Below are the verses I taped up around my room behind posters and decorations. I also included a picture of my room, but more will be on my blog. Thanks for being apart of my life!

Romans 10:13-15; Isaiah 61:3; Ps 5:11-12; Isaiah 64:4; Psalms 118:19-24; Psalms 18:16-19; Psalms 16:5-6; Psalms 31:6-8; 2 Corinthains 5:17-21; 1 Peter 3:15-16


Tuesday, August 23, 2011

Watching her grow


After months of getting to hold her and small times for people to leave us alone...this was the first "real" babysitting I got to do for Bailey.  She was just starting to sit up, but not able to sit on her own.  With Aunt Lisa's couch pillows and borrowed toys from Nana's house, we had a blast while the mom, dad, and grandparents were taking care of other things.
Although she won't sit for long any more, this was Bailey's first moment at the piano.  It was so fun to watch her tap out the keys and "sing" along.

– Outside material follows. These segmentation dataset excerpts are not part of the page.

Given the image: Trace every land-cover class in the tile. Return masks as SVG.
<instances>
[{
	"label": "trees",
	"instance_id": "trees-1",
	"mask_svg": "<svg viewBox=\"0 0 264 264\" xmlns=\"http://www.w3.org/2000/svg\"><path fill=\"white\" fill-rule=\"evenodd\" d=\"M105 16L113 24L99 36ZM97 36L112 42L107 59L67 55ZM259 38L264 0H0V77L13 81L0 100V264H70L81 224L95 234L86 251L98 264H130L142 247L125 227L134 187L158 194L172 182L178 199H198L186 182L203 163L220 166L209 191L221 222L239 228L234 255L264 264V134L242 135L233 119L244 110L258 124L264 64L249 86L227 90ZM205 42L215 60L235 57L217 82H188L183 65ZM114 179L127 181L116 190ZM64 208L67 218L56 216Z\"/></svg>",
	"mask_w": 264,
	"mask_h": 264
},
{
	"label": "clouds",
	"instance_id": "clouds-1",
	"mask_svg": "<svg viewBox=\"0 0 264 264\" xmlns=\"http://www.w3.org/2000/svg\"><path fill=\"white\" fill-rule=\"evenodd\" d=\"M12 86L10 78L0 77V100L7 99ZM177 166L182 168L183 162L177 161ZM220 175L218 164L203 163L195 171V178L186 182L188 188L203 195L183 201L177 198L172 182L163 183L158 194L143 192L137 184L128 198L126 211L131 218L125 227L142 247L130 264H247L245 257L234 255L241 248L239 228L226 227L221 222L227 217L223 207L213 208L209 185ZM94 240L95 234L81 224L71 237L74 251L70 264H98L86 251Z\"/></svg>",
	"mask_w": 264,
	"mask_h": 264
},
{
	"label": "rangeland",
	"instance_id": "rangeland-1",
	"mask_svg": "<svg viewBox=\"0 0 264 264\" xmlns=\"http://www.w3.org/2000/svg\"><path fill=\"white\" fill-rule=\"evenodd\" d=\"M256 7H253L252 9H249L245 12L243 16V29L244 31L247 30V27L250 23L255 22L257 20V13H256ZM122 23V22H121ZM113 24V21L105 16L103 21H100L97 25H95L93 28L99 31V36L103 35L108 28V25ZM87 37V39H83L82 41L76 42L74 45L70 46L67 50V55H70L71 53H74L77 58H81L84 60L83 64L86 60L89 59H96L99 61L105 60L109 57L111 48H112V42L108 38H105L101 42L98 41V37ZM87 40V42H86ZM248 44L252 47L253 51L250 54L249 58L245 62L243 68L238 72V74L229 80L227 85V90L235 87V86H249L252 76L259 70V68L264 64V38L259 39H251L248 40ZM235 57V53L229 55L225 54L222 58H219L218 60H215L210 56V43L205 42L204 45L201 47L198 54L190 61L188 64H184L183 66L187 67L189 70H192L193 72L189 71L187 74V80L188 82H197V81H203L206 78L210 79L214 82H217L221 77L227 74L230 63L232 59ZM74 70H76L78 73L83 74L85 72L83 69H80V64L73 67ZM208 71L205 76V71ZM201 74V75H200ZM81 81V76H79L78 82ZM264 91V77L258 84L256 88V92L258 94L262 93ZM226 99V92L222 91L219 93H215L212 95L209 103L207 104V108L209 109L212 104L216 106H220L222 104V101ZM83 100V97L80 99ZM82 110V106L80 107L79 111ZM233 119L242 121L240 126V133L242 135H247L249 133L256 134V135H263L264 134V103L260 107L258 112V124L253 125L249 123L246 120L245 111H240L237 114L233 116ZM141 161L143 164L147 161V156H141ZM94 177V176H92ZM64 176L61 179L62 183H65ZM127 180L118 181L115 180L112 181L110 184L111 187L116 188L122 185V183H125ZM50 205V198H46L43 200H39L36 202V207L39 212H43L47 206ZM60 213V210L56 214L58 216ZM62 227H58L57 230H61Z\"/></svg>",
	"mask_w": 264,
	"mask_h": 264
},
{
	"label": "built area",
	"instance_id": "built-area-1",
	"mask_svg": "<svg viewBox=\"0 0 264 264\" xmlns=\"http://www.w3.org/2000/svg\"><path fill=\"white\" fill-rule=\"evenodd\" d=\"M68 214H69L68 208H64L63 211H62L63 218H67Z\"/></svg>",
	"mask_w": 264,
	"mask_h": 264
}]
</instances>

Throwing her in the air and watching her squeal, we watched as she also began to find pure delight in bouncing on your lap. I was excited to buy this jumper and watch her go.


The process of walking is an amazing thing to see as it happens months before the actual first steps.  In fact, looking back on all of these pictures I realized how blessed I was to be able to see her through all of these stages and compare it to our own "walk" with God.  Babies gain the muscles needed to hold up their head, so they can transition into laying on their tummies for crawling and sitting up on their own.  Before watching Bailey "learn" to walk, I thought the sitting was the most important step before walking, but I actually realized it's when they are on their tummies learning to roll over that is most important.  If babies never learn to roll over and gain those muscles, then during those awkward crawling moments when they need to sit up and turn around they can't get their leg under them quite right.  It's at those times we have seen it happen with babies, their arms get stuck and their legs are tangled in just a way that makes it impossible to move, that's when they flop face first onto the floor. How many times have I done the same things, only whined and complained even more about the process to God.  He's trying to teach me to "walk" with him, only I'm trying to run before I have the skills and muscles to turn around.  Much like parents it would be easy for Him to scoop me up and make life so easy I never learn anything.  We don't have a Father whose mean enough to let us suffer, but loving enough to grow our muscles stronger so we can run with Him. 
Why crawl before we walk? We all knew Bailey wouldn't crawl for very long because all she wanted to do was jump and stand.  It's the arms that are gaining strength to pull up on objects so they can stand during the crawling process.  Here's a picture of her pulling up, shortly after Nana bought her a walker and she took off.  Balance is the last, most important skill in walking.  Observing Bailey I realized you first learn to balance by standing in one place.  The first moment I saw her doing this was in her parent's front yard.  She didn't like her feet touching the grass, so she didn't want to move when I stood her up.  Distracted long enough by a cell phone and she was standing for a few minutes on her own. Do our arms have the same strength or do we give in too soon and stop "crawling" letting our weakness keep us on the floor instead of taking adventures? Most of the times God is calling me to be still, I feel like I am not doing anything but looking at this process of walking I can see how standing still does require action. This sweetness is now running places and I love keep up with her!